##### DOCUMENT SECTION #####

Maybe you already have? :eek:

:wink:

Cite? Fat guy during puberty checking in here and wondering what I’m missing…

duplicate post due to DB errors

Agreed. One of my nephews is all kinds of porky and he’s just about to enter puberty. I don’t think he’s due for a huge dong, though.

American law has its own fascinating nuances, and I would not doubt Gfactor’s exegesis of it.

Elsewhere, fraud is commonly a basis for negativing what superficially appeared to be consent, and of course consent is an issue not just in rape cases but in many sexual assault offences, too. Not all fraud counts, however, which is the answer to the concerns expressed above about fraudulently pretending to be rich. But where it does count, some truly odd cases have emerged.

Fraud as to the nature or purpose of the act can negative consent in some jurisdictions. There is a bizarre case called Williams [1923] 1 KB 340 where a teacher pretended that sex was in fact an operation which would improve a singing student’s breathing.

##### SOURCE DATA #####

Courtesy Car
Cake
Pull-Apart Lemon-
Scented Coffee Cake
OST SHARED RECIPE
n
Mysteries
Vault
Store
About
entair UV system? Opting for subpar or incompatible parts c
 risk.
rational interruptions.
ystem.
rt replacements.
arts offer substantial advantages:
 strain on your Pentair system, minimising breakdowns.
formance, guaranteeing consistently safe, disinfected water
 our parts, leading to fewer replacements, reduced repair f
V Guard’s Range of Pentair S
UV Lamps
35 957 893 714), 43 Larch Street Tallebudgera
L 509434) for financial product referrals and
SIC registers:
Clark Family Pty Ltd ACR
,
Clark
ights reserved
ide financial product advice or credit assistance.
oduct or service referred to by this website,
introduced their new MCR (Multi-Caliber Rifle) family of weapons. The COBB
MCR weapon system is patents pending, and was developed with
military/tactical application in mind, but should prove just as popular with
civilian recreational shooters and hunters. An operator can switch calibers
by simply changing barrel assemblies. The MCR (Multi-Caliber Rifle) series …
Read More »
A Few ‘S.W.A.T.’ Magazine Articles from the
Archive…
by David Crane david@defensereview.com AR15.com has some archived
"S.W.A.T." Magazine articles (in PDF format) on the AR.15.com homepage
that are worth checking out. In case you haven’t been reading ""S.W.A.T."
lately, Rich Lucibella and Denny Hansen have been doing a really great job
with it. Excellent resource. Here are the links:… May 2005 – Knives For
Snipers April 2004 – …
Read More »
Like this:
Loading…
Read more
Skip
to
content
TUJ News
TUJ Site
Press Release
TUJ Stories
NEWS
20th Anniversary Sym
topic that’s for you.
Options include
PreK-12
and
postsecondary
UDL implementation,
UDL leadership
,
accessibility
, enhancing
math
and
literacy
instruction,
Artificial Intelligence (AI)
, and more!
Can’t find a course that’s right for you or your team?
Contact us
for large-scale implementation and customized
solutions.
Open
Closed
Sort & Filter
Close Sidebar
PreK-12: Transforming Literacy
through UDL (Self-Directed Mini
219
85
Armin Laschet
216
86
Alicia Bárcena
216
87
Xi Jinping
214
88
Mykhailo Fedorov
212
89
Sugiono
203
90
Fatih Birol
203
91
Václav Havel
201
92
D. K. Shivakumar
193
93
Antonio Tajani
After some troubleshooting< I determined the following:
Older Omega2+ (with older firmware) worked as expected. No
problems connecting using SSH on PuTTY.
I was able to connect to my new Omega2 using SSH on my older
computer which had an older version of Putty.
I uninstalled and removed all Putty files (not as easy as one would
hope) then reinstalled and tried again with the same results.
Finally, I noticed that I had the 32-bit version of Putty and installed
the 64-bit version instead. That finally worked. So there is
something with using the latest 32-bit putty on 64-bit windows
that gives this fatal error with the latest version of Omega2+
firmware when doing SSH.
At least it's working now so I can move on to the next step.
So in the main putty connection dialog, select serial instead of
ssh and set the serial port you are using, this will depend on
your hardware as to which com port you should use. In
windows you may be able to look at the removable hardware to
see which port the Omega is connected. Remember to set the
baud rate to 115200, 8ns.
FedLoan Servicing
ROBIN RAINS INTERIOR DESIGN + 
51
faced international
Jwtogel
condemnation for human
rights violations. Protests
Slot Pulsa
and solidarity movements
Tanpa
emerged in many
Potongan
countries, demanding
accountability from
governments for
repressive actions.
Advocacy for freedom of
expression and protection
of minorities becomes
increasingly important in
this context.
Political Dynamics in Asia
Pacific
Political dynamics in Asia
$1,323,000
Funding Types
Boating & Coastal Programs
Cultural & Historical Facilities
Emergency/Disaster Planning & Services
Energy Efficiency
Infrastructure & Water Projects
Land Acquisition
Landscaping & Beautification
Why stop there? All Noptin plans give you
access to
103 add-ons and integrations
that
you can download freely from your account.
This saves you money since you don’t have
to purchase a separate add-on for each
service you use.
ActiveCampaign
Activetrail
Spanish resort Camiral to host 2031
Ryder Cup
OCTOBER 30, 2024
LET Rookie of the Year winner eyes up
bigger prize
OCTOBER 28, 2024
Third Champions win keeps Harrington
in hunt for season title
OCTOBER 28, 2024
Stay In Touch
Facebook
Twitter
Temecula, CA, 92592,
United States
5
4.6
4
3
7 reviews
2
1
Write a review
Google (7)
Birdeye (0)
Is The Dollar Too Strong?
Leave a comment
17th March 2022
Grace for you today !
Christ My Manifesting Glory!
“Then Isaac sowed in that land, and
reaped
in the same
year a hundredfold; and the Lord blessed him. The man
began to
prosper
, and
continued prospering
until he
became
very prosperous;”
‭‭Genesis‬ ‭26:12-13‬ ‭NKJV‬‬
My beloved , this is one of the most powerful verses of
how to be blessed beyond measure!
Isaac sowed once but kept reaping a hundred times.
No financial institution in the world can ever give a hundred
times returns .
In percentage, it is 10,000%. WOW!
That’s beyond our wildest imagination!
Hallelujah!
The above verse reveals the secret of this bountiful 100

#####

▶ TASK DETAILS
Print the entire forum thread on fraud and consent word for word. The records have nothing to do with the text.

▶ REPLY TO THE EXERCISE
Maybe you already have? :eek:

:wink:

Cite? Fat guy during puberty checking in here and wondering what I’m missing…

duplicate post due to DB errors

Agreed. One of my nephews is all kinds of porky and he’s just about to enter puberty. I don’t think he’s due for a huge dong, though.

American law has its own fascinating nuances, and I would not doubt Gfactor’s exegesis of it.

Elsewhere, fraud is commonly a basis for negativing what superficially appeared to be consent, and of course consent is an issue not just in rape cases but in many sexual assault offences, too. Not all fraud counts, however, which is the answer to the concerns expressed above about fraudulently pretending to be rich. But where it does count, some truly odd cases have emerged.

Fraud as to the nature or purpose of the act can negative consent in some jurisdictions. There is a bizarre case called Williams [1923] 1 KB 340 where a teacher pretended that sex was in fact an operation which would improve a singing student’s breathing.